The culprit, a ransomware attack, didn’t just hit its target—it roiled the U.S. food industry, from hog farms in Iowa to small-town processing plants and New York restaurants. The hack set off a domino effect that drove up wholesale meat prices, backed up animals in barns and forced food distributors to hurriedly search for new suppliers.
The attack was the latest clash between cybercriminals and companies integral to the functioning of the U.S. economy.
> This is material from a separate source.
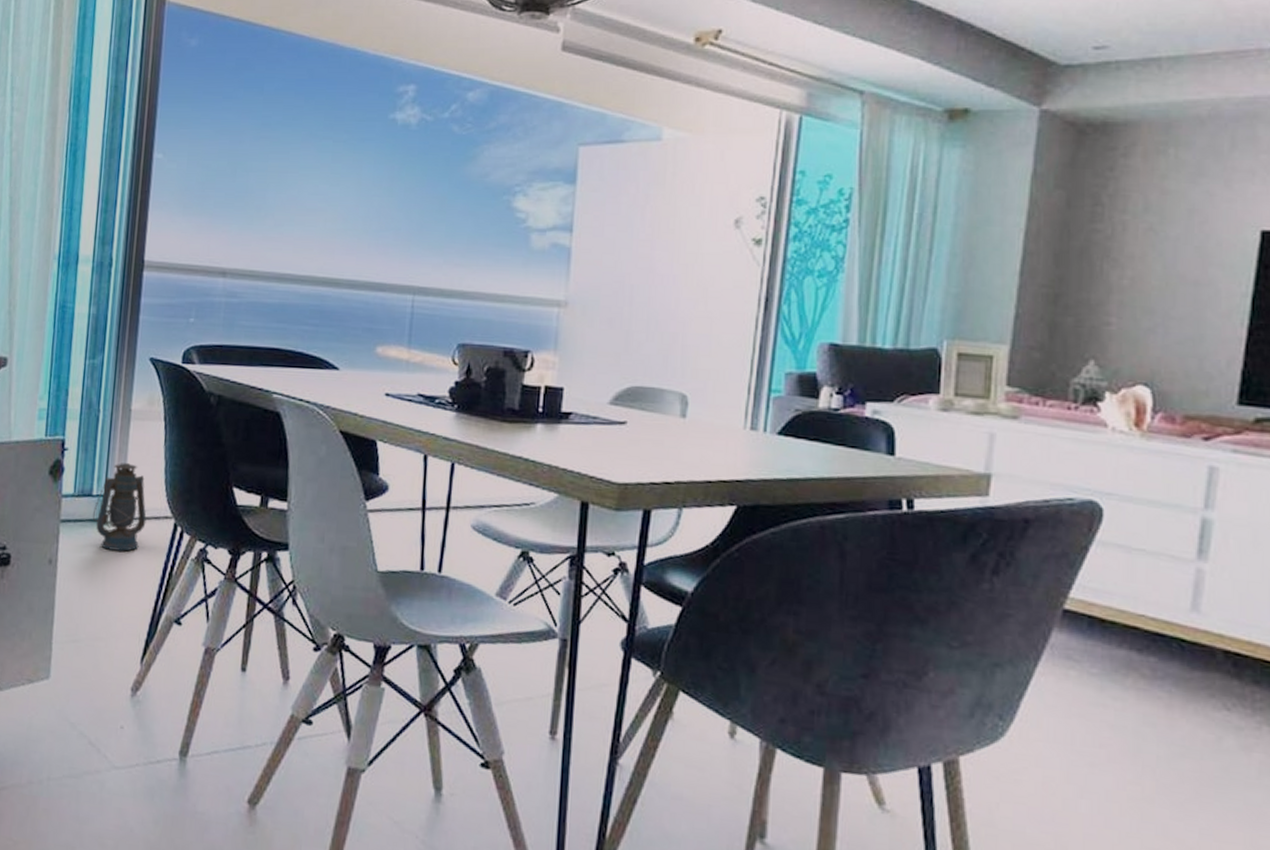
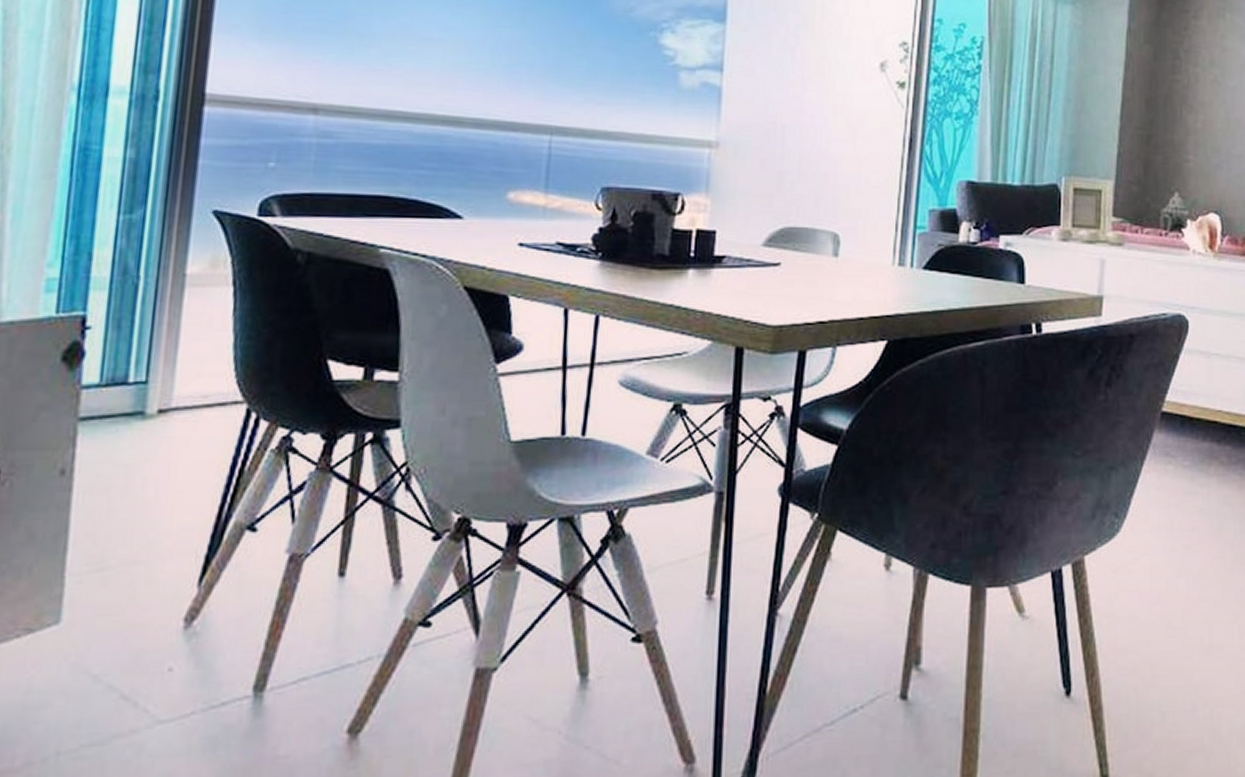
lantern: present [92,463,147,552] -> none [127,340,208,449]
It was another disruption to the U.S. food industry after the Covid-19 pandemic last year forced weeks of plant shutdowns, and this year, an economic rebound has stretched suppliers’ ability to meet demand.
After identifying the incursion early on Sunday, May 30, JBS said it alerted U.S. authorities and set three objectives: determine which operations could be run offline; restart systems using backup data; and tap experts to handle negotiations with the attackers. By that afternoon, the company had concluded that encrypted backups of its data were intact, said Andre Nogueira, chief executive officer of JBS USA Holdings Inc.
On Memorial Day, May 31, JBS employees, FBI officials and cybersecurity specialists at JBS’s U.S. headquarters in Greeley, Colo., worked to get systems back online. They had given priority to JBS’s shipping platform, allowing the company to resume moving meat to customers.